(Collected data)
╭──

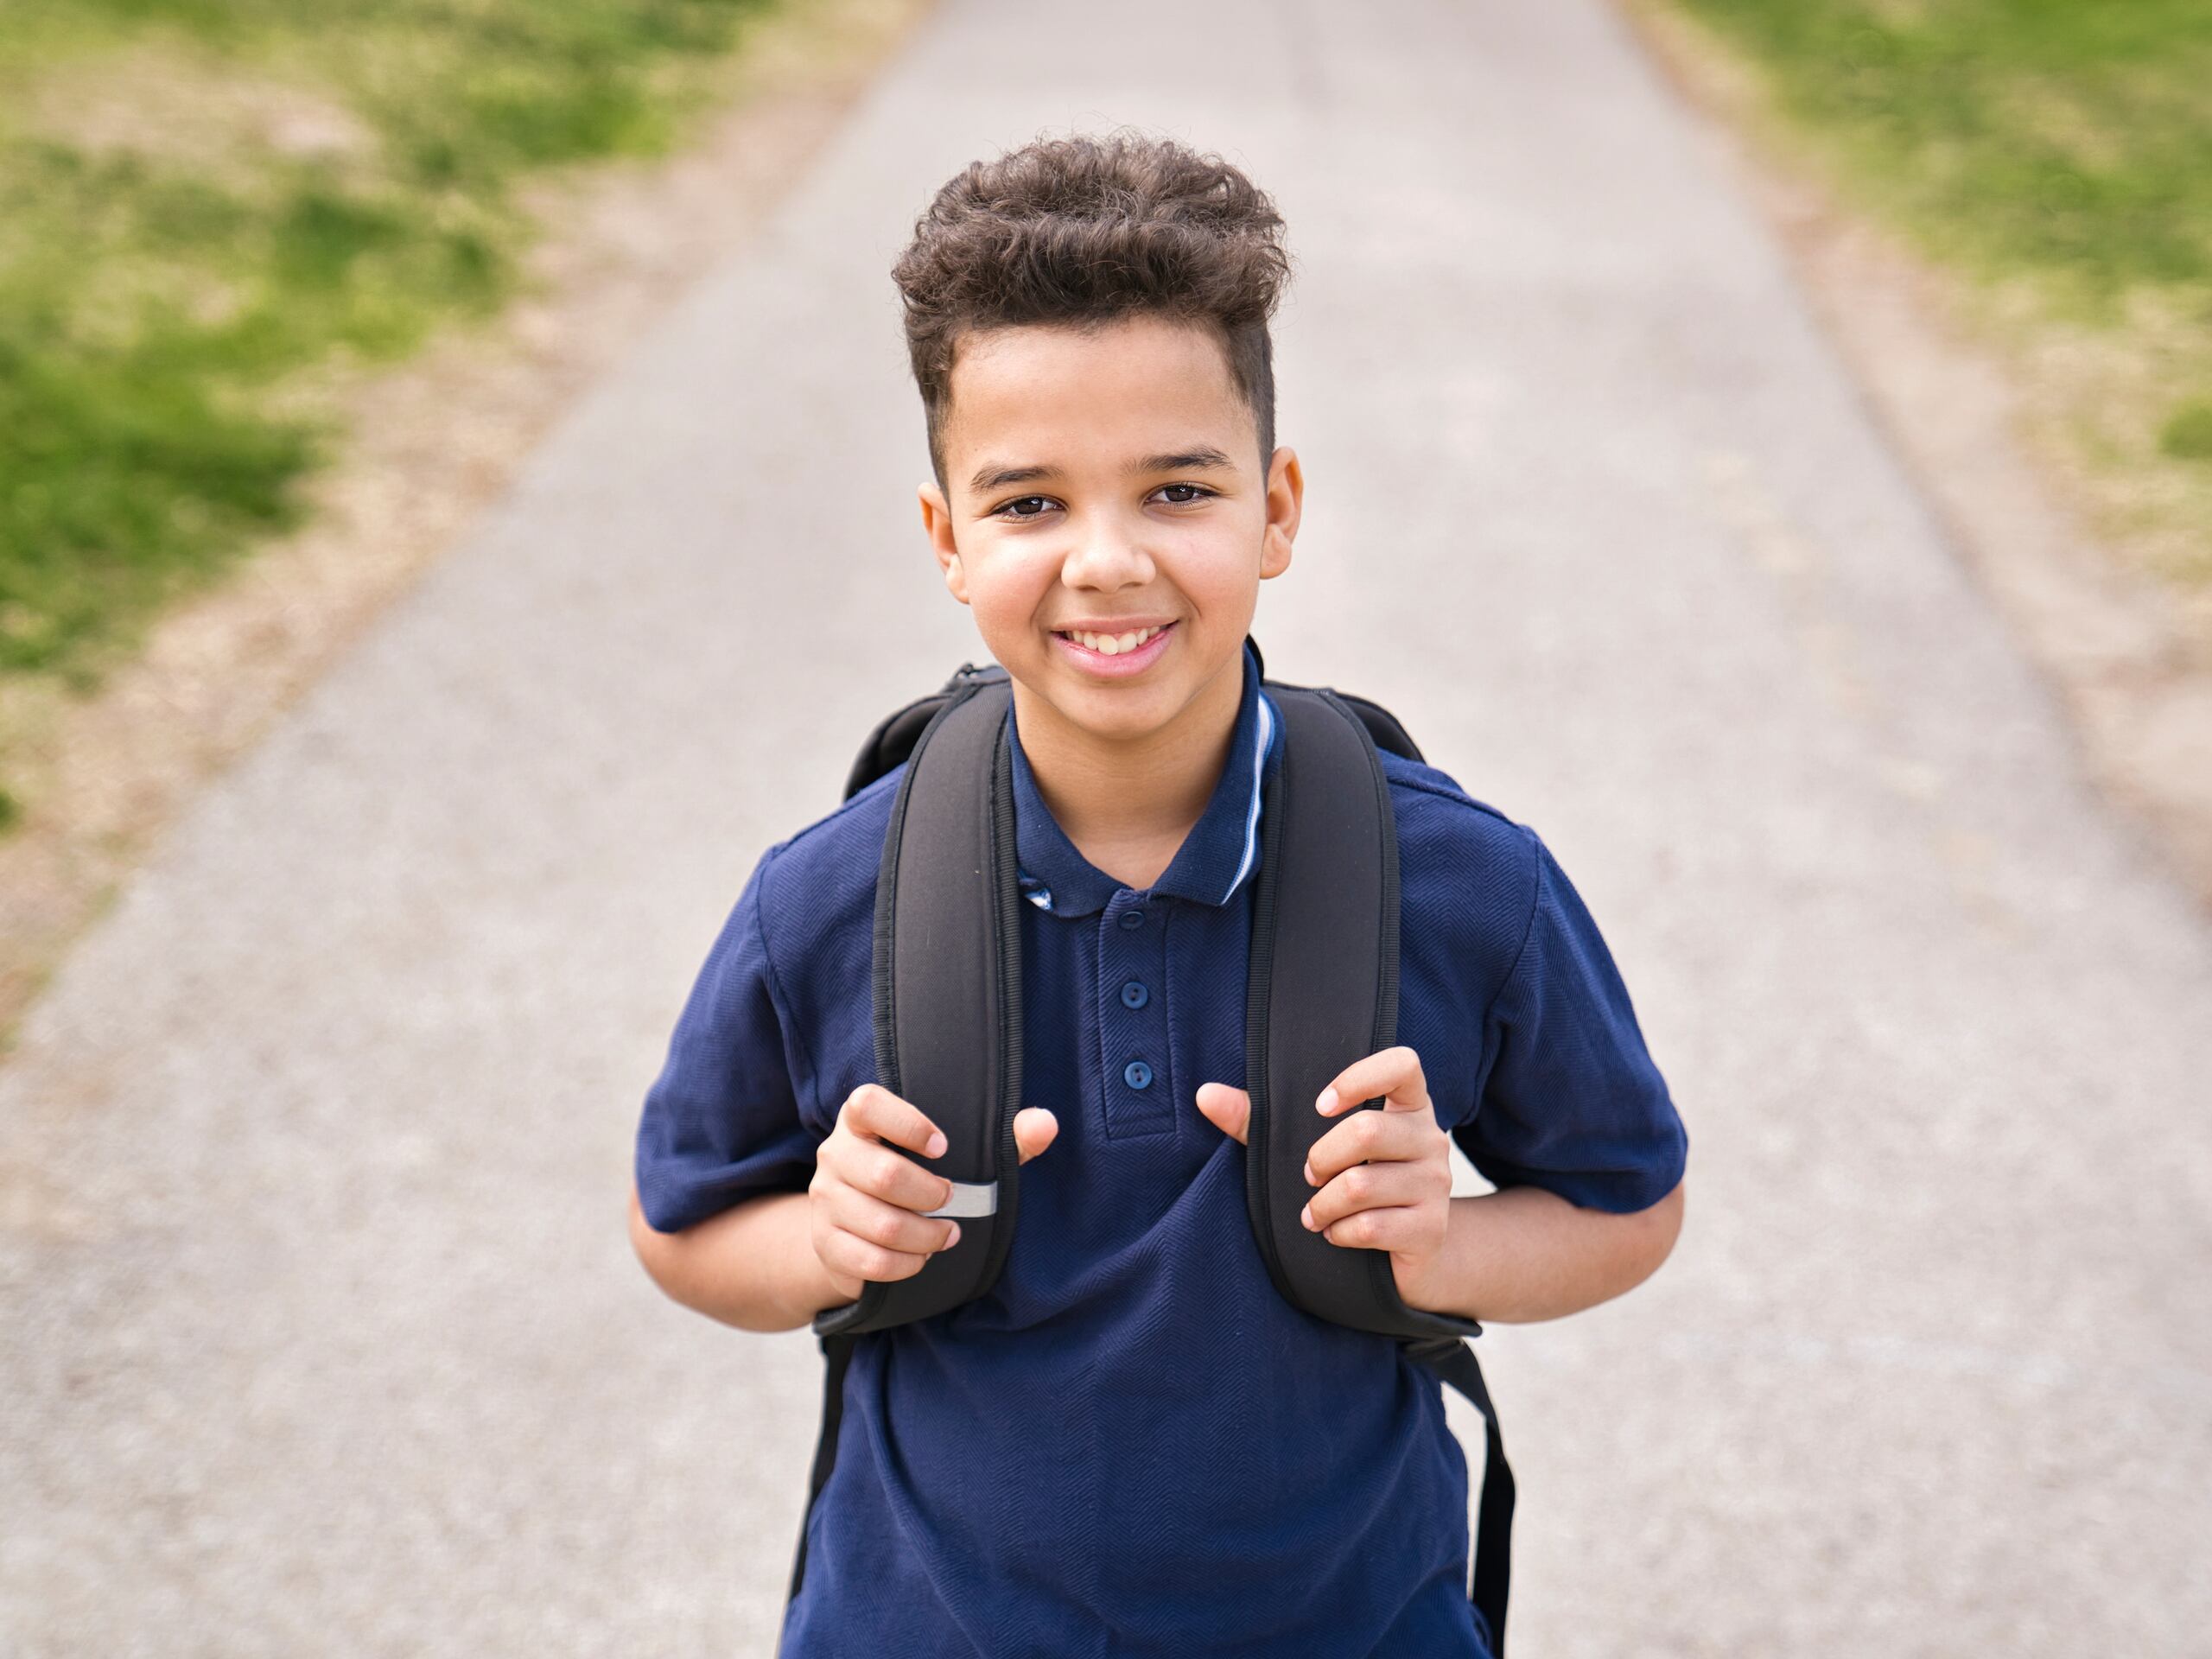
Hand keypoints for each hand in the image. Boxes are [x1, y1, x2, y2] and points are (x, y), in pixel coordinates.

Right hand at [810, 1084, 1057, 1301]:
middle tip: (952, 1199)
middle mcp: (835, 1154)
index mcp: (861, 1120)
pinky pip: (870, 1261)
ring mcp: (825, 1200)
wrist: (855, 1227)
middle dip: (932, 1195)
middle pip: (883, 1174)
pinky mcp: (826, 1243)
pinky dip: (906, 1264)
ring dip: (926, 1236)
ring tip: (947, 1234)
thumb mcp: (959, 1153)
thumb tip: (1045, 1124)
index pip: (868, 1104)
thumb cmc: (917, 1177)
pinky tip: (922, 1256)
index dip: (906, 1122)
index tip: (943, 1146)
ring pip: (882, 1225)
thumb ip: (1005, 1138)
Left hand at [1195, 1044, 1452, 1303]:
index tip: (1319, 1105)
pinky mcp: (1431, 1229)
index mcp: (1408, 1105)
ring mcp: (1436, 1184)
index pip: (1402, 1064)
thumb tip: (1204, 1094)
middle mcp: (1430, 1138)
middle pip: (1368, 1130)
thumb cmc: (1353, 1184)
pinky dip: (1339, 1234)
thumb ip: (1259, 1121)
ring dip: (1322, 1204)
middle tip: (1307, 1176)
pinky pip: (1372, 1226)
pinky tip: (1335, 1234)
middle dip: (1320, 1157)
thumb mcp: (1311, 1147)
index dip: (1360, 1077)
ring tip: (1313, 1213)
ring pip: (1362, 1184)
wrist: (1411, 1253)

╰──
╭──

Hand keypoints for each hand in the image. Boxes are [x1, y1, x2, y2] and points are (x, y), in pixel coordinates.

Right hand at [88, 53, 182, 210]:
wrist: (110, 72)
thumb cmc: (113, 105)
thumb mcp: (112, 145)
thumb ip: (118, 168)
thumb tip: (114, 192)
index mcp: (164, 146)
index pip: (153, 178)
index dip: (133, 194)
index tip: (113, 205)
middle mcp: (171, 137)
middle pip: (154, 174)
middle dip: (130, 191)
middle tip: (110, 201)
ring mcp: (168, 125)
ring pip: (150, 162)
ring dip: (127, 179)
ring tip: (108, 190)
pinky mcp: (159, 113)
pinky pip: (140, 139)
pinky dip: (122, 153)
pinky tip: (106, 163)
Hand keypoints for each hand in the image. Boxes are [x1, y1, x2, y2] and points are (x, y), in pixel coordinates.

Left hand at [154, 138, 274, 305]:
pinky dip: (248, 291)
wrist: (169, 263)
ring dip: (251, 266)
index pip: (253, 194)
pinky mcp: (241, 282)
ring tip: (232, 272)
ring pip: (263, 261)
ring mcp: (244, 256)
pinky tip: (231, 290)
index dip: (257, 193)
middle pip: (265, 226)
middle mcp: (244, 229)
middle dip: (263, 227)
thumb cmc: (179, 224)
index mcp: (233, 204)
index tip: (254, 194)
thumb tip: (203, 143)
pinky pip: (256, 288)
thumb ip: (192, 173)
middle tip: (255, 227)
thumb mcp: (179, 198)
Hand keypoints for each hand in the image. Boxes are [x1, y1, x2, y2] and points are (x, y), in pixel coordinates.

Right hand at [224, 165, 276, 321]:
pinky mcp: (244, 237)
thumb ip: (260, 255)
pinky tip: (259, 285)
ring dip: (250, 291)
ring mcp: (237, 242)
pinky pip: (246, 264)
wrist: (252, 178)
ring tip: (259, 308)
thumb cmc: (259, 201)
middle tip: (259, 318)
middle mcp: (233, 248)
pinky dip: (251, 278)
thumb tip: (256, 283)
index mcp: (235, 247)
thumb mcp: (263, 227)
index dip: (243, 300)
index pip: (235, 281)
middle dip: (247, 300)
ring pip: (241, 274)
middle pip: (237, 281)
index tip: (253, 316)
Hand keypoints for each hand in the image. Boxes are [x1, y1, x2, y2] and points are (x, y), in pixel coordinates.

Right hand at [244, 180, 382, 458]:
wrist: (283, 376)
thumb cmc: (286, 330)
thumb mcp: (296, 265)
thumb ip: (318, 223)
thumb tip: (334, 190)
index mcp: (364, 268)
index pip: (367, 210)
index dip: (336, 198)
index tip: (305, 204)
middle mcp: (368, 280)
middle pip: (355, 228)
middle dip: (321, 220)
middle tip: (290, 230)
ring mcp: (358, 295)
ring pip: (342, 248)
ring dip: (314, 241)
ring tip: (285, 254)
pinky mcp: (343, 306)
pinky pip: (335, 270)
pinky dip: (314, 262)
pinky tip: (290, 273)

╰──
╭──

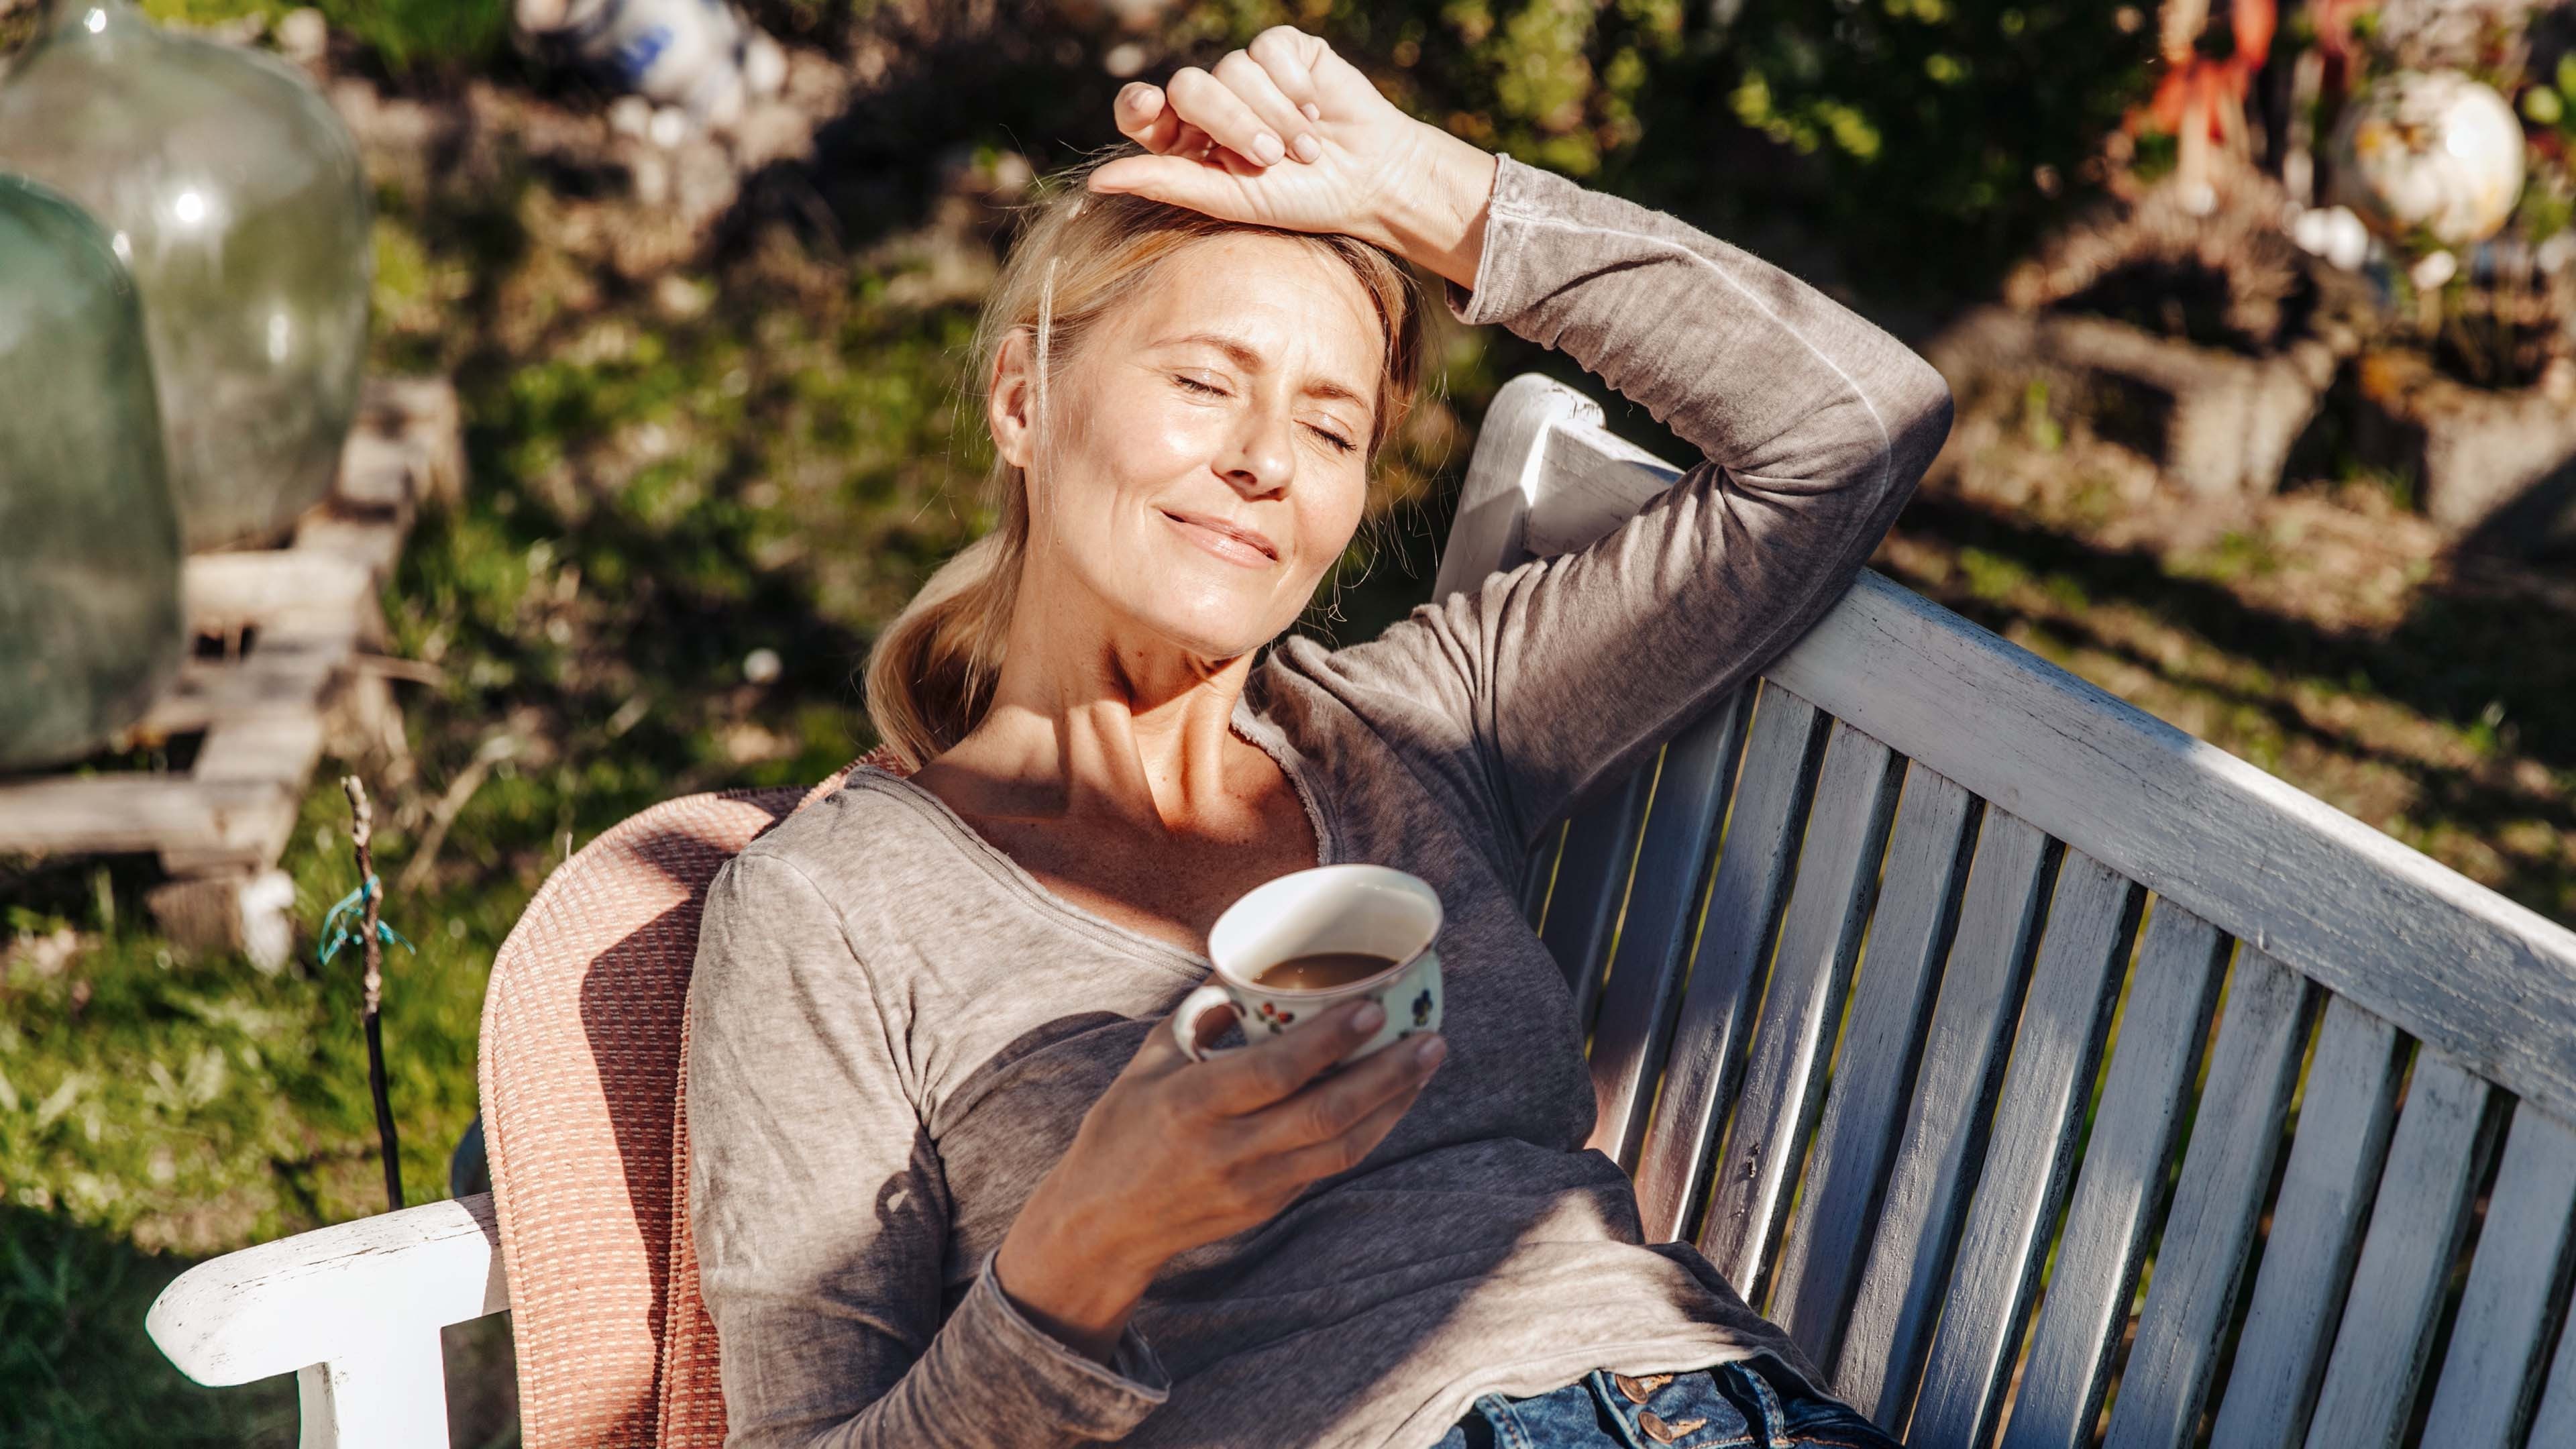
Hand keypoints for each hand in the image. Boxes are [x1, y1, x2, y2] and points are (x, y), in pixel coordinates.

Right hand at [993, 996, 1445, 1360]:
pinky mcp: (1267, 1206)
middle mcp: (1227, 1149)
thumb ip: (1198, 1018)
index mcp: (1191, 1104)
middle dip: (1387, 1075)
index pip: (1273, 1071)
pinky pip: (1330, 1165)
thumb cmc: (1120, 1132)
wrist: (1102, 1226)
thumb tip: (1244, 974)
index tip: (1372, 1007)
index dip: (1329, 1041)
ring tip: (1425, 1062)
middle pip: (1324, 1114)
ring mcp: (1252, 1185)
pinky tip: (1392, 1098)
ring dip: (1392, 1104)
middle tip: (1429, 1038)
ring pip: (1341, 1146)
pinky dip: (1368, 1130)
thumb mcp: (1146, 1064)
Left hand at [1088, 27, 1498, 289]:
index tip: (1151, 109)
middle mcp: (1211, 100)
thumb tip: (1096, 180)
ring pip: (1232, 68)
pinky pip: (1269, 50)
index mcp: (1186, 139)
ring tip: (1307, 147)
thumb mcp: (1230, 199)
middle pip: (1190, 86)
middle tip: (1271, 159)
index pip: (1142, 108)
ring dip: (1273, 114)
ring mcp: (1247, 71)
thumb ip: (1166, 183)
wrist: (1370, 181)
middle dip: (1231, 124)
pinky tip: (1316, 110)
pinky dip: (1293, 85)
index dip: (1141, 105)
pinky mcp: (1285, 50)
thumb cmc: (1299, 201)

╰──

Using the entries above, return exactly the lines from the line with "index pip: (1142, 108)" to the line with "thumb cmc: (1299, 201)", counting both of those lines.

### [Answer space]
index pip: (1142, 108)
ring dip: (1273, 114)
ring mcp: (1247, 71)
thumb ip: (1166, 183)
wrist: (1370, 181)
middle dip: (1231, 124)
pinky tip: (1316, 110)
pinky dip: (1293, 85)
index dip: (1141, 105)
pinky mcp: (1285, 50)
thumb cmc: (1299, 201)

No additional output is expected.